Para ela, um dos maiores desafios do trabalho é justamente mostrar esse olhar a quem ainda não o conhece. Conviver com colaboradores que desconhecem a SSVP, sua essência e seus valores, exige paciência e testemunho constante. Mas Mariana não recua.
“Gosto muito de uma frase que diz: 'Trabalhe com o que você ama e nunca mais precisará trabalhar na vida.' Quando você faz algo que realmente gosta, o trabalho deixa de parecer uma obrigação pesada. A diferença é que o propósito e a missão ajudam a lidar melhor com tudo isso.”
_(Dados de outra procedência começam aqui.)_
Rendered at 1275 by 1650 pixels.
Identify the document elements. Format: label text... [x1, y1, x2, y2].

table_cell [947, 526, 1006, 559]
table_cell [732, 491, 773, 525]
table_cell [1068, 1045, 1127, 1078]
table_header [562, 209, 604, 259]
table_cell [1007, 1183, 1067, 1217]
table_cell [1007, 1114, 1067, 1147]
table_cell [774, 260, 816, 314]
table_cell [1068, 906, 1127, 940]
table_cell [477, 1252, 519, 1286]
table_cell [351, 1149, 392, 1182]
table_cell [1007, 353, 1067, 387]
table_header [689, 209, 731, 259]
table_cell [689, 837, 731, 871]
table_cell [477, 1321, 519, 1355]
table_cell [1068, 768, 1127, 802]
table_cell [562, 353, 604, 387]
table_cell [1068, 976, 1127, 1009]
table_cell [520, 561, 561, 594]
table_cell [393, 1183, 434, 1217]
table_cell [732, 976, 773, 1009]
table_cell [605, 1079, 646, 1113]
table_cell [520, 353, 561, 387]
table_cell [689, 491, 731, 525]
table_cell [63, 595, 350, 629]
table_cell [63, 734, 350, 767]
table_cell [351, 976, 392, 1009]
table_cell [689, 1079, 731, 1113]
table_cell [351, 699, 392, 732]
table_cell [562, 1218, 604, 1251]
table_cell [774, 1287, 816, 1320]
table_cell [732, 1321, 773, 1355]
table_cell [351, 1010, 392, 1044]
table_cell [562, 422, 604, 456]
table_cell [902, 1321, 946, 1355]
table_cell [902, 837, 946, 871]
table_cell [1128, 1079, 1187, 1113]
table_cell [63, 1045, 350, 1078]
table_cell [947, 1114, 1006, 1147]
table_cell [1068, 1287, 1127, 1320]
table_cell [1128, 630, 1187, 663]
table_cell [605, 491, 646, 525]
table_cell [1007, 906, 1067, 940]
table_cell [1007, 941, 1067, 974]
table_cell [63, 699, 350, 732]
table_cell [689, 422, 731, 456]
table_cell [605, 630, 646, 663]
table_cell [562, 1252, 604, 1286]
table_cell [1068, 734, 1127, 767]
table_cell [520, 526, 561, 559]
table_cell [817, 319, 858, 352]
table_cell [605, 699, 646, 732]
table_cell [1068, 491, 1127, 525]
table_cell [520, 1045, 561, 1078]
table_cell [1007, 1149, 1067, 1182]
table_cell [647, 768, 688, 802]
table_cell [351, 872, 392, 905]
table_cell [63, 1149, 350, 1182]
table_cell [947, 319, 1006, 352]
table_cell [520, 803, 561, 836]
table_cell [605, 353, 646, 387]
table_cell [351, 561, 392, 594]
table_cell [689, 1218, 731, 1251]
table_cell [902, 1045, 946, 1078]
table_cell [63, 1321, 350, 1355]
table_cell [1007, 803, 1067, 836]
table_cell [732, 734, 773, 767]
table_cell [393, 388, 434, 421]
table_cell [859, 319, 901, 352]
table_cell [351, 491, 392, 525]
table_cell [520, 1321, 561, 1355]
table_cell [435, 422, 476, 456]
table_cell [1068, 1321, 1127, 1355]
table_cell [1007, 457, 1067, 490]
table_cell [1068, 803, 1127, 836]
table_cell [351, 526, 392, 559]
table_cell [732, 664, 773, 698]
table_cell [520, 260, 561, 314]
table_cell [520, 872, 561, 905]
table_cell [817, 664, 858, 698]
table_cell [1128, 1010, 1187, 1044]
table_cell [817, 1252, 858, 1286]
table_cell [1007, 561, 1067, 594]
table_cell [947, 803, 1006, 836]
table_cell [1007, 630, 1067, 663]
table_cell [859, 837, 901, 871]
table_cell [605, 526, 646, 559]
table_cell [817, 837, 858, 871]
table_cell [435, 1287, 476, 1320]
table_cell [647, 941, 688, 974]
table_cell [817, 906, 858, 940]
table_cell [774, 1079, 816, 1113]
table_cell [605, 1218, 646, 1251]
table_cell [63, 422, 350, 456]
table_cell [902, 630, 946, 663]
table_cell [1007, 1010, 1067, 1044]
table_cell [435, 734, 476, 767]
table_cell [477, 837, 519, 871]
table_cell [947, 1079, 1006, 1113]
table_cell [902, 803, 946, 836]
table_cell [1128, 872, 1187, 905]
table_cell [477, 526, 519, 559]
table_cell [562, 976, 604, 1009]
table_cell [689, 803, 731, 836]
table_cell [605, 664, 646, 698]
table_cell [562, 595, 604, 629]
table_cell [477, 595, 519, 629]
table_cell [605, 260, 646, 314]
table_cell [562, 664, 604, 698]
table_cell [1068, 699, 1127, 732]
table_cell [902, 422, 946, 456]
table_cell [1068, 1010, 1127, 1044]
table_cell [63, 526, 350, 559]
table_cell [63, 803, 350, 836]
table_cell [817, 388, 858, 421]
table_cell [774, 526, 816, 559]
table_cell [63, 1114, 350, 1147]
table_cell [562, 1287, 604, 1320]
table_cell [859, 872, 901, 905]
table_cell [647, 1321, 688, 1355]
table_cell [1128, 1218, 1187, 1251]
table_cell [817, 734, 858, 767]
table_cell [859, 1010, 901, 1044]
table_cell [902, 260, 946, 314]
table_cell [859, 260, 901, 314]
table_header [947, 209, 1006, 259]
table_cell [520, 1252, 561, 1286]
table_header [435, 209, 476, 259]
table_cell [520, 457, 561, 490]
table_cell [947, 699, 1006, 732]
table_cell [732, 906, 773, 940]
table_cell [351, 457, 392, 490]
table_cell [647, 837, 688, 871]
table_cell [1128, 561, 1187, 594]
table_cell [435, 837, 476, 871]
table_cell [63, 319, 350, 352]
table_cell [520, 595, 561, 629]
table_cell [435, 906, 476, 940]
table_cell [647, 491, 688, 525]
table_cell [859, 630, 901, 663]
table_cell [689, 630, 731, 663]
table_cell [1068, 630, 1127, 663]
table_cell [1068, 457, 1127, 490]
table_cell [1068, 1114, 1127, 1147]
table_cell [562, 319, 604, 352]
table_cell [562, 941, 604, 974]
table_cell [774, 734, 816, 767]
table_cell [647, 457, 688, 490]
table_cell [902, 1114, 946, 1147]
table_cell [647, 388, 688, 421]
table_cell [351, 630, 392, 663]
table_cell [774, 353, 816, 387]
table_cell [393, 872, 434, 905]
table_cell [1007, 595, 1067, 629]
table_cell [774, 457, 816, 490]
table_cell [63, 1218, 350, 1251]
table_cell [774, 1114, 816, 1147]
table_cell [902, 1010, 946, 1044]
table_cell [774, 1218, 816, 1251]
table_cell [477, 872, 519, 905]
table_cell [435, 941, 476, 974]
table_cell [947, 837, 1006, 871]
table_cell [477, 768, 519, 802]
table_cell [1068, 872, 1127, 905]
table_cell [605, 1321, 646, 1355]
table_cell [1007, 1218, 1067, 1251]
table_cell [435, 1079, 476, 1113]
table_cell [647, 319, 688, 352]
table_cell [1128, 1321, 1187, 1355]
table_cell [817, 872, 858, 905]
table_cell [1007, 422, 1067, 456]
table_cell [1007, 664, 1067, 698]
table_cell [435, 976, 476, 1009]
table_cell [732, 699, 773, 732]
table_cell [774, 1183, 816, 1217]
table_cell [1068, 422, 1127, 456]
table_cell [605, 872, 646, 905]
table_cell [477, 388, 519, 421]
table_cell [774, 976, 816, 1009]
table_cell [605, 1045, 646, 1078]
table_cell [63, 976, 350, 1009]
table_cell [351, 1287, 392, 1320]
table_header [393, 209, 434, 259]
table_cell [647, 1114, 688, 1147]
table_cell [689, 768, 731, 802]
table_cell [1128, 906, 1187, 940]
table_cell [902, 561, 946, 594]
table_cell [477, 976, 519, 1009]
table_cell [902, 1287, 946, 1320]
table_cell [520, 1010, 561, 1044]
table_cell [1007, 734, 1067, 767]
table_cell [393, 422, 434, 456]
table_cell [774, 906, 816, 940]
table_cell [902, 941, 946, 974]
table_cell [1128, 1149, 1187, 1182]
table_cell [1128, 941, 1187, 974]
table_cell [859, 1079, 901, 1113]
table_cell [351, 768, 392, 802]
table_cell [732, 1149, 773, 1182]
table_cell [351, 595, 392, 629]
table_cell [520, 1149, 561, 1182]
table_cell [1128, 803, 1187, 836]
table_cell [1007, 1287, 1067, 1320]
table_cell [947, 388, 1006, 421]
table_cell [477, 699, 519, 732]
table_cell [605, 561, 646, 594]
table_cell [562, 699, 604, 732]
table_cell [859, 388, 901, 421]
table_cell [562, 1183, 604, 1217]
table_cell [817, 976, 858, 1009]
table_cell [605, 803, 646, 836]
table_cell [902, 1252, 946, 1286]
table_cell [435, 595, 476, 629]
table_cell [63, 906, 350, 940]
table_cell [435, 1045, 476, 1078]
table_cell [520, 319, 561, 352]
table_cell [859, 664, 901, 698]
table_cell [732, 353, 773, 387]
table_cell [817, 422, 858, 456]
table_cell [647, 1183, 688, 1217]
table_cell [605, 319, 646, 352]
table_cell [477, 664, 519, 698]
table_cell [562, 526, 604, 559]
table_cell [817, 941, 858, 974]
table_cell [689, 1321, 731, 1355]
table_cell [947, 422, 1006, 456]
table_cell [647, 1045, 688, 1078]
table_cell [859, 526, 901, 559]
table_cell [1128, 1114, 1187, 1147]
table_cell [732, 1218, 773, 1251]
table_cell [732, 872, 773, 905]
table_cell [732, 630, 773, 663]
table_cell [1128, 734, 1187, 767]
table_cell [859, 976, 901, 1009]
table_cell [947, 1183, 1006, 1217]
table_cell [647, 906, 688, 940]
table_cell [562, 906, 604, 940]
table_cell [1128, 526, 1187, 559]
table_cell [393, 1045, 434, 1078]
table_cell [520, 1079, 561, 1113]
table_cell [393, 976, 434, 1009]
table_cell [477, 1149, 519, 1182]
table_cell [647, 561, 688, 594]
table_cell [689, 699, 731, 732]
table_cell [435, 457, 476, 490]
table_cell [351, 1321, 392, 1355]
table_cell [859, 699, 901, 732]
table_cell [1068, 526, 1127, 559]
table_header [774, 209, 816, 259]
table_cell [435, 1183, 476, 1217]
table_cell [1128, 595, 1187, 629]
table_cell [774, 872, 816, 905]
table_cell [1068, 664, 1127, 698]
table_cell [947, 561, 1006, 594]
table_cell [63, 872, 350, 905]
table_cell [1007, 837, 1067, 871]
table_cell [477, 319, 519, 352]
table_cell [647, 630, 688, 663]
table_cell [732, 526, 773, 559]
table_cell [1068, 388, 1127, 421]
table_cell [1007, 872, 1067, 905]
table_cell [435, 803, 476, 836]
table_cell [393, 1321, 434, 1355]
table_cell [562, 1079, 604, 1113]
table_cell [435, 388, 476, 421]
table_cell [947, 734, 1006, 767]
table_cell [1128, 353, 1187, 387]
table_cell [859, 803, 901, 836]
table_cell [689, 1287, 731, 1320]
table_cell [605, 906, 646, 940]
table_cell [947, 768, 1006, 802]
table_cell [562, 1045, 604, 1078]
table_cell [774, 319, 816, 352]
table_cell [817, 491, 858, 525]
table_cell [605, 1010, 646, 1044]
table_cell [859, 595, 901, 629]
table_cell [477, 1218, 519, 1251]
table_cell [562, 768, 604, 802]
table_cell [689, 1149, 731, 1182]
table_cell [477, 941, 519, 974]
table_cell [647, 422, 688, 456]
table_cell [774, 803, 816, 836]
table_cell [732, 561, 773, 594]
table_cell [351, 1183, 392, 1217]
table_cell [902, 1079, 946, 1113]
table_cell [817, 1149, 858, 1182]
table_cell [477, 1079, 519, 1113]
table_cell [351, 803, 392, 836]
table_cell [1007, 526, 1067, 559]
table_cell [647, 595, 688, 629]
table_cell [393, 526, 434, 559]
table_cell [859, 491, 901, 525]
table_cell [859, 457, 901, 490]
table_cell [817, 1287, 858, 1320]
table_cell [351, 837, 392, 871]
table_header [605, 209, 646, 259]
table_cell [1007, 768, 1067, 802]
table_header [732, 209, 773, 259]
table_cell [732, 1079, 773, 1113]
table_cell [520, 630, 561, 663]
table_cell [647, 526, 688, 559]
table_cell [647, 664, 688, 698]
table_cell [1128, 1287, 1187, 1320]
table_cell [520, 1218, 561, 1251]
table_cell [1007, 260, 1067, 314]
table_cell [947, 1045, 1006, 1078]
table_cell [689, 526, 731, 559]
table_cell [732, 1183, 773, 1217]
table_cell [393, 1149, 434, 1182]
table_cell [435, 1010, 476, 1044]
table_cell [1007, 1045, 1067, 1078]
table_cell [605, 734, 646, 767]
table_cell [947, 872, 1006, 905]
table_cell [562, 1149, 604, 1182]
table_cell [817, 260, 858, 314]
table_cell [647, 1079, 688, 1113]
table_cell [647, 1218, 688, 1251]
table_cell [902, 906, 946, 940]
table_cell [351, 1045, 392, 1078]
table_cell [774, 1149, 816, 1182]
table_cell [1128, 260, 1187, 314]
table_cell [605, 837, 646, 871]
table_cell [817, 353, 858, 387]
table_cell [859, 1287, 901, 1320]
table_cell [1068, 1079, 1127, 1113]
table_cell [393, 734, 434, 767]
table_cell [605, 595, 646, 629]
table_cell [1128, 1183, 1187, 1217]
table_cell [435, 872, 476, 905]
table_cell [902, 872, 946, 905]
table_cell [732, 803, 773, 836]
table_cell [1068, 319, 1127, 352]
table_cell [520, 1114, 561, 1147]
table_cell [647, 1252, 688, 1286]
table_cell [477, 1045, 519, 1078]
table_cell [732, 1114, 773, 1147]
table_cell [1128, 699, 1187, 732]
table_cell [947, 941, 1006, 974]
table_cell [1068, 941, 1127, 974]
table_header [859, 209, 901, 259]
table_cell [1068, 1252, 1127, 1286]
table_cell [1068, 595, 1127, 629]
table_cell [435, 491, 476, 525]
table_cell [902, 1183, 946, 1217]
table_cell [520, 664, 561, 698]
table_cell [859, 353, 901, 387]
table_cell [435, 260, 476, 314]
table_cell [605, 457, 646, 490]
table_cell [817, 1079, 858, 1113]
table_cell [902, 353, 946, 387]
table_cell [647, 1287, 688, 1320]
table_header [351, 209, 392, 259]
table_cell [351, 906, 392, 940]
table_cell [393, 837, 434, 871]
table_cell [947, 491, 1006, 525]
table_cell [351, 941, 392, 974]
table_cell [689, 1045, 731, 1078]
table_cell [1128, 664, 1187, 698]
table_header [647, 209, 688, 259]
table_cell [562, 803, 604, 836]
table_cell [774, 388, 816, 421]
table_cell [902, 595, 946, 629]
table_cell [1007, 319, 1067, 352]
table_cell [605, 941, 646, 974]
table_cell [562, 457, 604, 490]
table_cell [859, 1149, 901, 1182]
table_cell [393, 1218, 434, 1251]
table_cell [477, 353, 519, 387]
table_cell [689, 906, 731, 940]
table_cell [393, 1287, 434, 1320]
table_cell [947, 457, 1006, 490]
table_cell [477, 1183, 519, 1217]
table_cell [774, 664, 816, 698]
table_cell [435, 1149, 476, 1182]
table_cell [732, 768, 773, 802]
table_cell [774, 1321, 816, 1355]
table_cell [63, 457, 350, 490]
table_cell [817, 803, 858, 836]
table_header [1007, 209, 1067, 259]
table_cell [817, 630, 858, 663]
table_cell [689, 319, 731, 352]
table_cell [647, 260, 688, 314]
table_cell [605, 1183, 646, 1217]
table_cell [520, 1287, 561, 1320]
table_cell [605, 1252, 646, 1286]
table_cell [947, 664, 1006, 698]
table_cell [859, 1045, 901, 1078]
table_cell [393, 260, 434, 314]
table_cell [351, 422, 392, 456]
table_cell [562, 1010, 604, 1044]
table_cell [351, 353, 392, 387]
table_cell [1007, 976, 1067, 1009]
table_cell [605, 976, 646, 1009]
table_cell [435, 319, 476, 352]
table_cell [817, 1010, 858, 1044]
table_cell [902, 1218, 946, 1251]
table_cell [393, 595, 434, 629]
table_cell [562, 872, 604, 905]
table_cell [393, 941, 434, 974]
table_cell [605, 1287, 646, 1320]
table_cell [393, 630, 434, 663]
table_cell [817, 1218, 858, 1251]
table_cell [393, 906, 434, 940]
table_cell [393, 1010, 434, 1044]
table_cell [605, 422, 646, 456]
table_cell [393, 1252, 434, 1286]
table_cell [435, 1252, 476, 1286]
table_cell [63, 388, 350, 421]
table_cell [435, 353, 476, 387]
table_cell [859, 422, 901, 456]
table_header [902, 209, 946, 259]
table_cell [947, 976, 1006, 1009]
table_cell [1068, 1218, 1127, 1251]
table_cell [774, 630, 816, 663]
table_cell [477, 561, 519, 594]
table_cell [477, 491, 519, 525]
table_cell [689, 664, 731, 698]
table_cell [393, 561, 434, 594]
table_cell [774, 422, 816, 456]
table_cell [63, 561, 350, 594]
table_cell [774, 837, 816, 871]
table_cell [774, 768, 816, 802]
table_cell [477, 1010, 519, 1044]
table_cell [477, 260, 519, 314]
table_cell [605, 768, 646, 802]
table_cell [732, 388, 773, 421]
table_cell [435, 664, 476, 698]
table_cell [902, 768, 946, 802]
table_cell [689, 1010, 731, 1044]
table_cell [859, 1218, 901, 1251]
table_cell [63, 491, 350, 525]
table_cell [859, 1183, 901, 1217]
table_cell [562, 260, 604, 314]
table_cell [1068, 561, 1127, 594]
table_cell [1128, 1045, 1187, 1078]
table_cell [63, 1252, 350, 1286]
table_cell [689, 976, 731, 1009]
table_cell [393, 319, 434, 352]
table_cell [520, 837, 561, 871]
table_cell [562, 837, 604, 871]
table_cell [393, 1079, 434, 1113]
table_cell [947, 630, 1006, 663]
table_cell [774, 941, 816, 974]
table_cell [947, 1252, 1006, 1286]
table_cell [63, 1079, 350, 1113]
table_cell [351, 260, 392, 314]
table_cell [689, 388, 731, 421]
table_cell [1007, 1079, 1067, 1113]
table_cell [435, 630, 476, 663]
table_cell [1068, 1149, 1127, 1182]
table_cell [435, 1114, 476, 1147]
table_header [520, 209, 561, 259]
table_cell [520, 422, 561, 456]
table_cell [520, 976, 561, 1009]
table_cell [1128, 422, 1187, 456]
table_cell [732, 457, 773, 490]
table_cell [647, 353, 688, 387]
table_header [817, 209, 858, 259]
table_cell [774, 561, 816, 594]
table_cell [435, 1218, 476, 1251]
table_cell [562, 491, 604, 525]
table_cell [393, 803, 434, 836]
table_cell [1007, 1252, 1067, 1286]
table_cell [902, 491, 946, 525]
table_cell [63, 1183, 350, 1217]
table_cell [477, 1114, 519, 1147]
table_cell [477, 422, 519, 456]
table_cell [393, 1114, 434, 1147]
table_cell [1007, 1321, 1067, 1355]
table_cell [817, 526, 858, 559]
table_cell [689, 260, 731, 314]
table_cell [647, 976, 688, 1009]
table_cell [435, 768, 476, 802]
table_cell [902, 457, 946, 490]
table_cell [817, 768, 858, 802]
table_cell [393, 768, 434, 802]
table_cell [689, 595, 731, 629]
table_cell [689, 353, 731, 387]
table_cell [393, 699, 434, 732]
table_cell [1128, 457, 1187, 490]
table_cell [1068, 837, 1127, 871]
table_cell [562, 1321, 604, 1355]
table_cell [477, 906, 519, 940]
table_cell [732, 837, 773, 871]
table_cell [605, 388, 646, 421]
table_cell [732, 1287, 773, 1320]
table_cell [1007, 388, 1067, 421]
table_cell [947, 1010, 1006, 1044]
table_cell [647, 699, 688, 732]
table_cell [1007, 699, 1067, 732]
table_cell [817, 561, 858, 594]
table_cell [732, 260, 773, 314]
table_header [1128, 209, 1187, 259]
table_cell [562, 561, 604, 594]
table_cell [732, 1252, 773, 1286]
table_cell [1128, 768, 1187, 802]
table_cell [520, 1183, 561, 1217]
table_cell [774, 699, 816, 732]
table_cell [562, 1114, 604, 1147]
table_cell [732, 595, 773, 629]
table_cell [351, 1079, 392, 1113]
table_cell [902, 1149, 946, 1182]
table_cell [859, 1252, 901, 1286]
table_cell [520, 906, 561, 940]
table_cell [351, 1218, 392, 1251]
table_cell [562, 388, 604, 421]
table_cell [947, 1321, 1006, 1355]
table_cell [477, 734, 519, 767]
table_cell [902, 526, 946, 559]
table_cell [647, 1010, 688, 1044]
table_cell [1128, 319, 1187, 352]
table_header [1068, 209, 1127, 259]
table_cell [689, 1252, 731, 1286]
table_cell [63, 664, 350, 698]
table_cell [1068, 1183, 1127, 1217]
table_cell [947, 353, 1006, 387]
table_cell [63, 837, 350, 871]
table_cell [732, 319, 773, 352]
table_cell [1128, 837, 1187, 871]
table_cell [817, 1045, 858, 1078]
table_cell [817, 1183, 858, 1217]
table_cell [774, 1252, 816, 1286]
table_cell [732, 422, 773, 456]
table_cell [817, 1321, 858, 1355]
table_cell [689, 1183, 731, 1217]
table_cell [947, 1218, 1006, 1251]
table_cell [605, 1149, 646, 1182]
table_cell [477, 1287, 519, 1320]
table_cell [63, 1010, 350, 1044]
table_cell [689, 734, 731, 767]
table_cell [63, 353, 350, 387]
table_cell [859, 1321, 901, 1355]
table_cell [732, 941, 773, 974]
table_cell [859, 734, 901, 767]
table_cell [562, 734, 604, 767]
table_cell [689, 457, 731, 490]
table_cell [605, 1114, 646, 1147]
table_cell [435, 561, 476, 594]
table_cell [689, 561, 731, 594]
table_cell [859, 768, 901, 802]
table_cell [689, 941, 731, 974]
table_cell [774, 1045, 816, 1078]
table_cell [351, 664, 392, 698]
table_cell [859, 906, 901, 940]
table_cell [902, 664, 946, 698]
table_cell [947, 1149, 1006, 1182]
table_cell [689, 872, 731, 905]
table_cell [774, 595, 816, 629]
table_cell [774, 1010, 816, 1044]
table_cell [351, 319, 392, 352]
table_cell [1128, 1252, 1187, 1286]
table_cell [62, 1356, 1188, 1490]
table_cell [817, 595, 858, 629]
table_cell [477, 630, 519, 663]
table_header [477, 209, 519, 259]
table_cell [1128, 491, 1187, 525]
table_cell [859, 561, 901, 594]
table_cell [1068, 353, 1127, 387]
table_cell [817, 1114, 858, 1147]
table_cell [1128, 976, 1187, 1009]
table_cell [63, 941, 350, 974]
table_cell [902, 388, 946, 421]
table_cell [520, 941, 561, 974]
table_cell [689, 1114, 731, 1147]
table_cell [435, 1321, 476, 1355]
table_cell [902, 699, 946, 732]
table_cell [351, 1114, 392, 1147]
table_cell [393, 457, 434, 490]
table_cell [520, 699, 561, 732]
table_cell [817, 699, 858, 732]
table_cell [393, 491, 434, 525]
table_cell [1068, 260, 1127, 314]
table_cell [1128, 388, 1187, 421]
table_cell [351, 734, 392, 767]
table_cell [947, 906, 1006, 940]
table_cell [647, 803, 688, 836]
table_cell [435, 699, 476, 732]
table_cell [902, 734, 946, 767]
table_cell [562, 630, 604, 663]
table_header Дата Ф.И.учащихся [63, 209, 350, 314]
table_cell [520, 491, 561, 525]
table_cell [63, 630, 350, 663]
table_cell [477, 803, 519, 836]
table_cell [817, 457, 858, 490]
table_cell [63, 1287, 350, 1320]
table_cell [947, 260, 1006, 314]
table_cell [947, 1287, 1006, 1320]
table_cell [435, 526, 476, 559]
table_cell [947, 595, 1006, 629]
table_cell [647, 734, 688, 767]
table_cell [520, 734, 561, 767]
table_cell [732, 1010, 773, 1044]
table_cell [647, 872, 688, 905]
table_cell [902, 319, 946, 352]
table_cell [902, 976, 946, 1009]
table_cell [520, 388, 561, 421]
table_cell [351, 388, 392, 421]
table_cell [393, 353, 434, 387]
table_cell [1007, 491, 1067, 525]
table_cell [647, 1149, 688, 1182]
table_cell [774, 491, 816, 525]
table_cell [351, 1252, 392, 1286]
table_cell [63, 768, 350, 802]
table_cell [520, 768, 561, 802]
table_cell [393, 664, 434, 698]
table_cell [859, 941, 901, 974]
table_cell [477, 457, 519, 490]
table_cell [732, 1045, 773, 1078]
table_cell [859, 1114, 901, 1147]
E para as mulheres que ainda estão no caminho, a mensagem é direta e cheia de convicção: “mulheres, sua profissão também pode ser missão. Viver a vocação vicentina no trabalho é unir competência e caridade, servindo com simplicidade, humildade, mansidão, mortificação e zelo, especialmente aos mais necessitados. Que seu trabalho fale de Deus, da SSVP, através de sua atitude. Não desista do seu propósito.”
Quatro histórias, um mesmo fio condutor: a certeza de que a vocação vicentina não precisa ficar do lado de fora quando se chega ao trabalho. Para essas mulheres, fé e técnica não se contradizem — se completam. E é justamente nessa integração que a missão da SSVP ganha mais braços, mais vozes e mais presença no mundo.